** What you should do **
Pictures do not belong in the copy; quote every entry below exactly.

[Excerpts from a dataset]
###

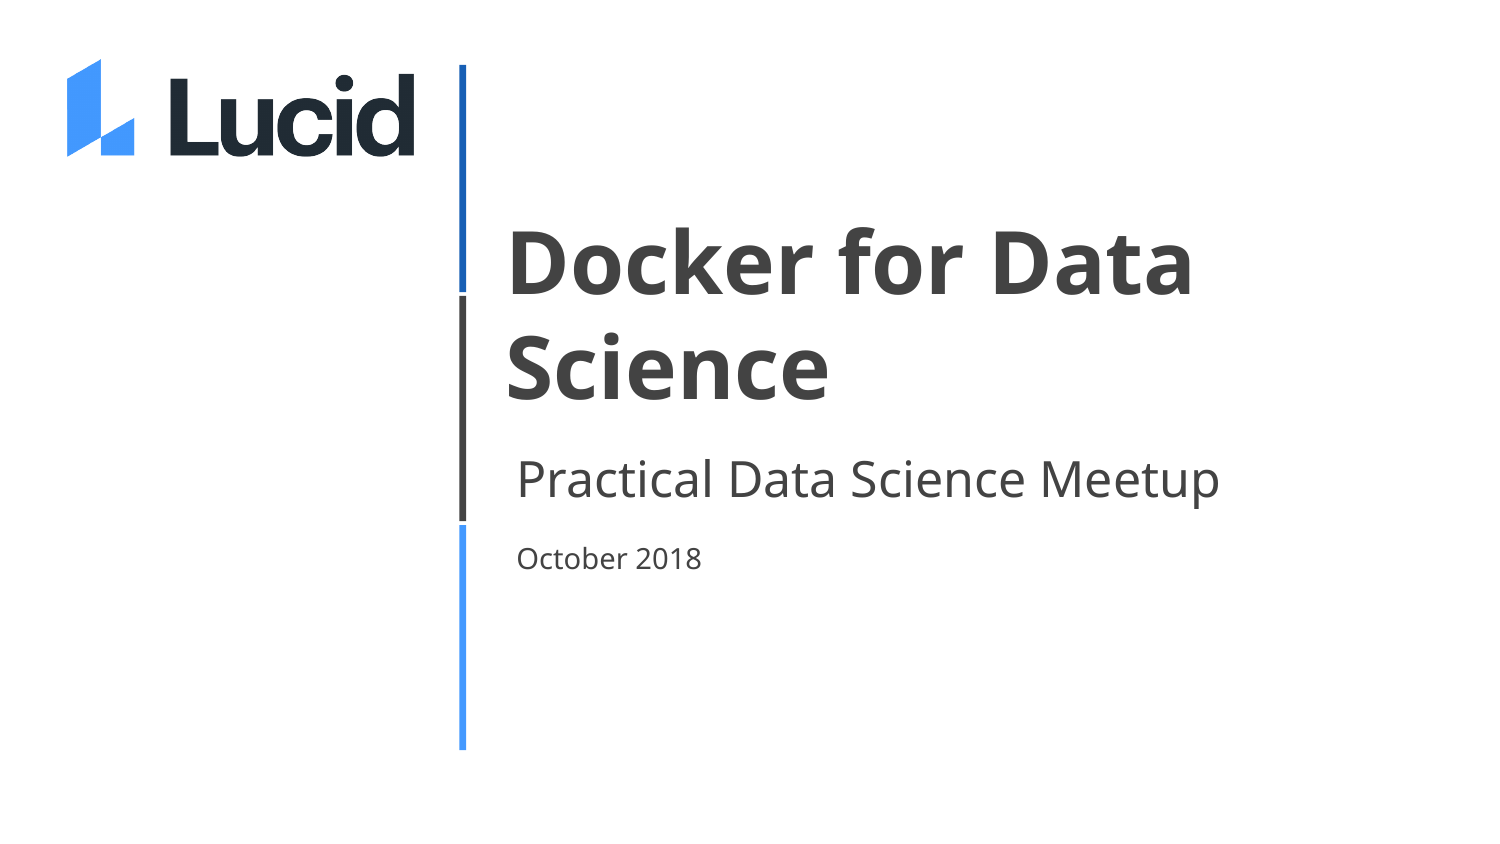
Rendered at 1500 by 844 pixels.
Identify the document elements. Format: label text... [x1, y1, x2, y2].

picture [67, 59, 414, 157]
title Docker for Data Science [490, 302, 1427, 432]
subtitle Practical Data Science Meetup [501, 432, 1416, 525]
subtitle October 2018 [501, 525, 1416, 655]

###

** Answer to the problem **
Rendered at 1500 by 844 pixels.
Identify the document elements. Format: label text... [x1, y1, x2, y2].

picture [67, 59, 414, 157]
title Docker for Data Science [490, 302, 1427, 432]
subtitle Practical Data Science Meetup [501, 432, 1416, 525]
subtitle October 2018 [501, 525, 1416, 655]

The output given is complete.